Chair of the New Jersey Casino Control Commission
- In office 1994–1998
- Preceded by: Steven P. Perskie
- Succeeded by: James R. Hurley

Member of the New Jersey Senate from the 7th district
- In office January 14, 1992 – January 11, 1994
- Preceded by: Thomas P. Foy
- Succeeded by: Jack Casey

Member of the Burlington County Board of Chosen Freeholders
- In office 1985–1992

Mayor of Cinnaminson Township
- In office 1979–1982

Member of Cinnaminson Township Council
- In office 1977–1985

Personal details
- Born: November 3, 1950 (age 75) Riverside Township, New Jersey
- Party: Republican
- Parent(s): Walter L. Smith Jr. Alice H. Smith

= Bradford S. Smith =

American politician

Bradford S. Smith (born November 3, 1950) is an American Republican Party politician who served in the New Jersey Senate from the 7th Legislative District from 1992 to 1994 before serving for four years as the fourth chairman of the New Jersey Casino Control Commission.
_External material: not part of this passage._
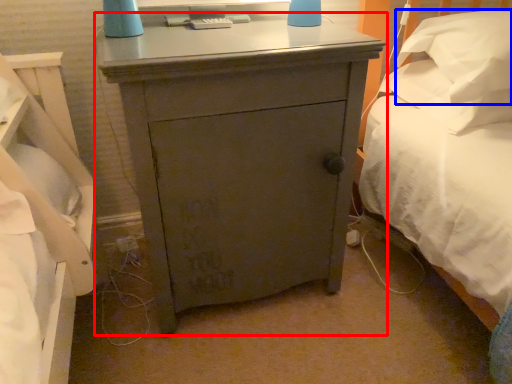
Question: Which object is closer to the camera taking this photo, nightstand (highlighted by a red box) or pillow (highlighted by a blue box)?

Choices:
 (A) nightstand
 (B) pillow

Answer: (A)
He was the Mayor of Cinnaminson Township, New Jersey in 1979 and 1982.

==Biography==
A resident of Cinnaminson Township, Smith served from 1977 to 1985 on the township committee and then served until 1992 on the Burlington County Board of Chosen Freeholders.

Smith's father Walter also served in the New Jersey Legislature.